Other poems deal simply with the speaker's observations of the world around him, whether kayaking and encountering small epiphanies, such as the water striders "dimpled symmetries" mirroring those of the paddle or the "throaty red luminescence" of the green anole "capturing sunlight" on a button bush. He watches the spider lily, their buds "swell, buckle open at their crown" and explode into a "leafless, botanical firework," or the rats in the corn crib with "wet bituminous eyes." The poet's background as a visual artist lends authenticity to a poem about the last reflections of John James Audubon on his life's work or later where he speaks through the voice of Georgia O'Keeffe describing the emotions behind her flower paintings.

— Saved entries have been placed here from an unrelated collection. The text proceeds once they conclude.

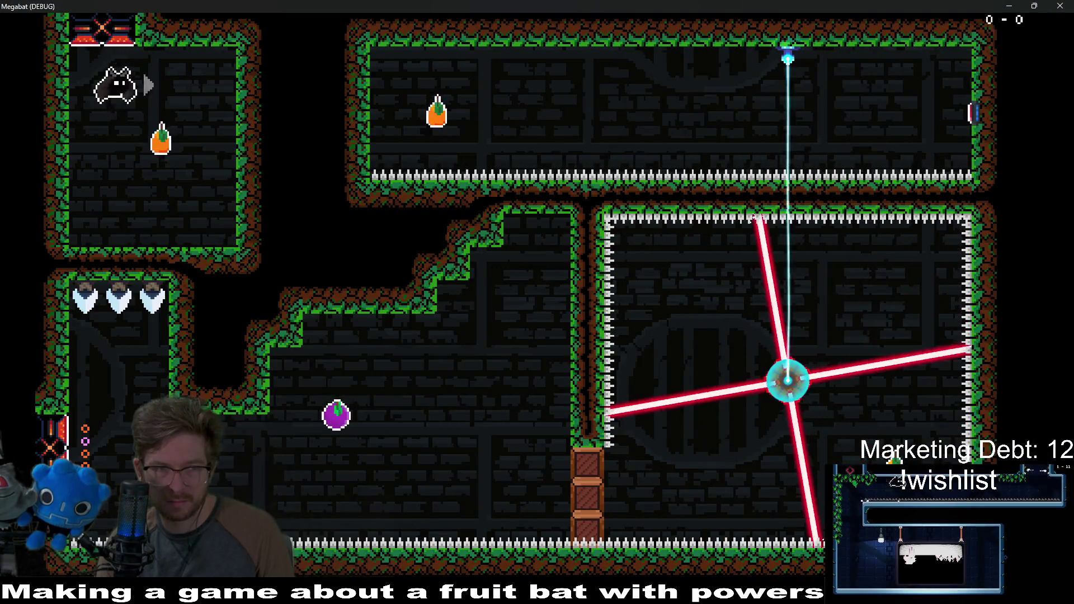
Fly the bat to grab the pear and plum, then pause with Esc and choose QUIT
key(Right)
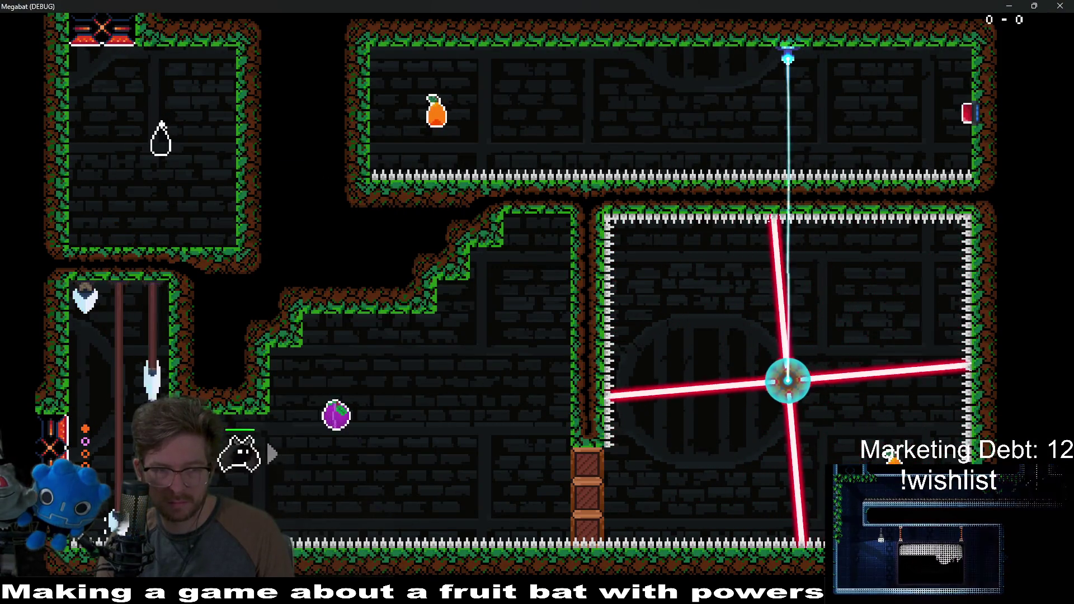
key(Right)
key(Left)
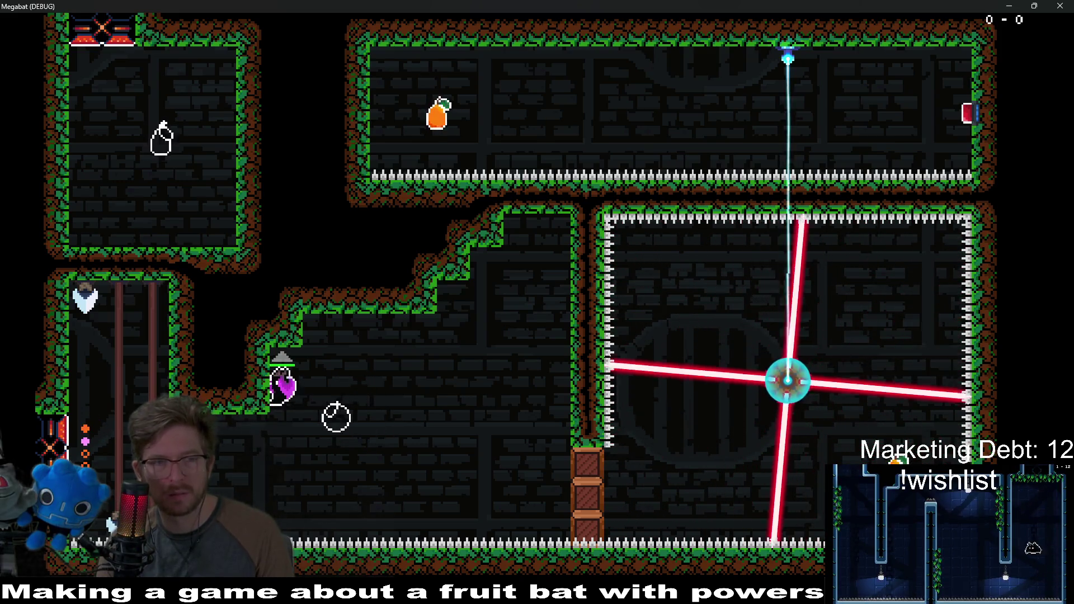
key(Escape)
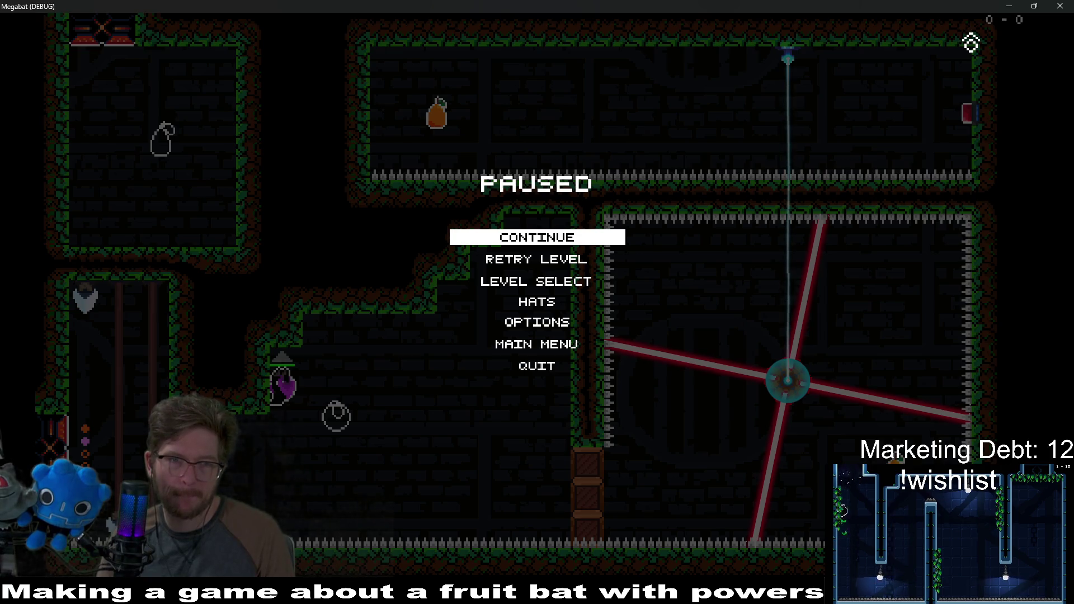
click(549, 366)
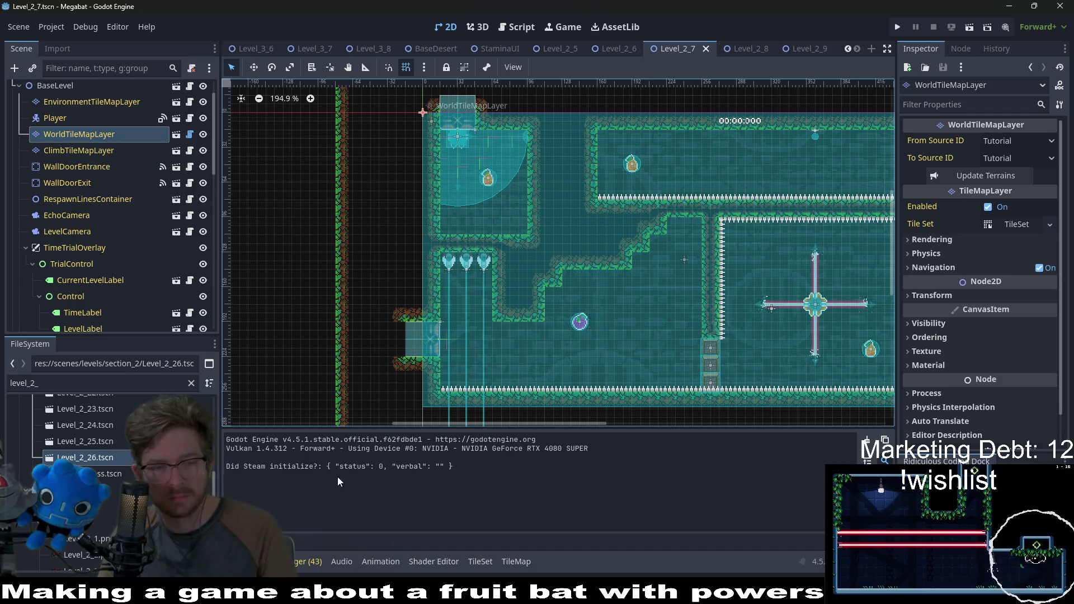
Paint a 2x2 wall patch at the room's top-left entrance on WorldTileMapLayer
click(88, 135)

Toward the end the book becomes more a personal journey through the poet's own childhood, his rich engagement with the life in and on Virginia's historic James River, and the passing of the generations there. The final two poems are a terrifying description of surviving Hurricane Hugo in 1989 South Carolina and a meditation on the death of his teacher, James Dickey, that unites the spiritual kingdom of the poet with his deliverance back into "the kingdom of ferns, of mosses," with "emotions, pre-vertebrate," and "his motion now the motion of the earth."
These poems reflect on the beauty and complexity of nature and Man's relationship to the natural world, but don't hesitate also talk explicitly about our troubled environment and how our foolish, sometimes selfish, attitudes can lead toward its destruction.